The problem you are solving is known as topological sort. Kahn's algorithm solves the problem while also detecting invalid input (that is, containing cycles).

Answer 2

The quick way to do this is to remember the set of items that you've already seen, and simply throw an exception if you're about to work out the requirements for an item already in that list. This will definitely indicate some kind of circularity which we can probably assume is a bad thing.
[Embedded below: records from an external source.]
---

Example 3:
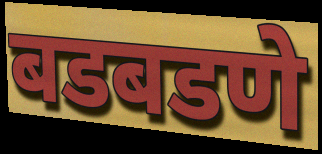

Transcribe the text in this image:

बडबडणे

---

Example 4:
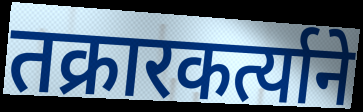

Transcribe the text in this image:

तक्रारकर्त्याने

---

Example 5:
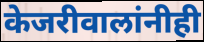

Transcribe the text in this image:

केजरीवालांनीही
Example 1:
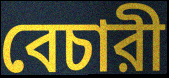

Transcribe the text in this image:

বেচারী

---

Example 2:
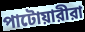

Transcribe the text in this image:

পাটোয়ারীরা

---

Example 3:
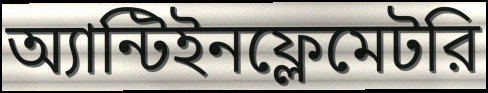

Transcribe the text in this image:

অ্যান্টিইনফ্লেমেটরি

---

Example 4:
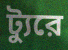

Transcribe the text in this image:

ট্যুরে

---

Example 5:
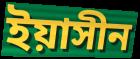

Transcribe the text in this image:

ইয়াসীন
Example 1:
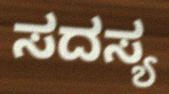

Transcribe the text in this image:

ಸದಸ್ಯ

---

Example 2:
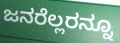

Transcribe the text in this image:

ಜನರೆಲ್ಲರನ್ನೂ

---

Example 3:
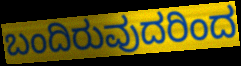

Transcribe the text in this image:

ಬಂದಿರುವುದರಿಂದ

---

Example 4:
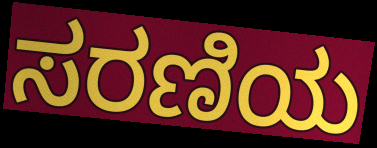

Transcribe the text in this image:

ಸರಣಿಯ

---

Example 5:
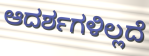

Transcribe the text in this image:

ಆದರ್ಶಗಳಿಲ್ಲದೆ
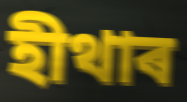
হীথাৰ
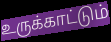
உருக்காட்டும்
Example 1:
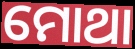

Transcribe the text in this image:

ମୋଥା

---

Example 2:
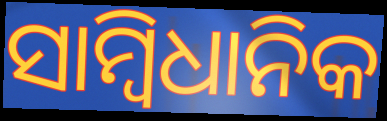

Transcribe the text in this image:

ସାମ୍ବିଧାନିକ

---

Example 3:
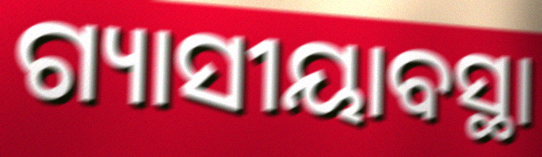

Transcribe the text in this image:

ଗ୍ୟାସୀୟାବସ୍ଥା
A more advanced solution, if loops in the object graph are allowable, would be to not just store the items, but also map them to their solution. Since you're in the process of calculating the solutions, this would perhaps need to be a Future that you pop in the map to indicate that the evaluation may not be complete yet. Then you can add the "solution placeholders" in the map as soon as you visit a given item. Consequently infinite loops work fine (looking at your trivial invalid case):

1. Visit F1. Put a Future for this in the map. Recurse to work out F2.
2. Visit F2. Put a Future for this in the map. See that F1 has already been "solved", and record the concrete solution for F2 as simply creating an F1.
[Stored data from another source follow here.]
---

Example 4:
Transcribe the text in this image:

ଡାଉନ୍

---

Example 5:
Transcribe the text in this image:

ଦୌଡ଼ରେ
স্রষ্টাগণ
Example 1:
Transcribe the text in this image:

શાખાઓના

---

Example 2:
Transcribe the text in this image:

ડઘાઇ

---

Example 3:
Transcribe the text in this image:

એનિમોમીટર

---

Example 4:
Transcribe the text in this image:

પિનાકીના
This of course represents a loop in the solution's object model, but that's actually a legitimate representation of the input. If you were displaying this graphically, perhaps as a tree that gets expanded one level at a time, this would render appropriately too ("How do I create an F1? You need to make an F2. How do I create that? You need to make an F1", and so on for as many levels as the user expanded the tree).

(Note that while this sounds silly it can actually reflect some valid scenarios; e.g. in Fallout: New Vegas, several crafting recipes convert between different energy ammo types. Thus to make a Microfusion Cell you need three Small Energy Cells. And to make three Small Energy Cells you need a Microfusion Cell. This would create a loop in the graph, but in this case is actually valid input. I'm just pointing this out in case you're assuming that loops are always wrong input.)

If it is possible for a recipe to have alternatives, perhaps somewhere between these two approaches is the best bet. Follow all of the alternative paths, but if you get into an infinite loop, stop following that one and go with the others.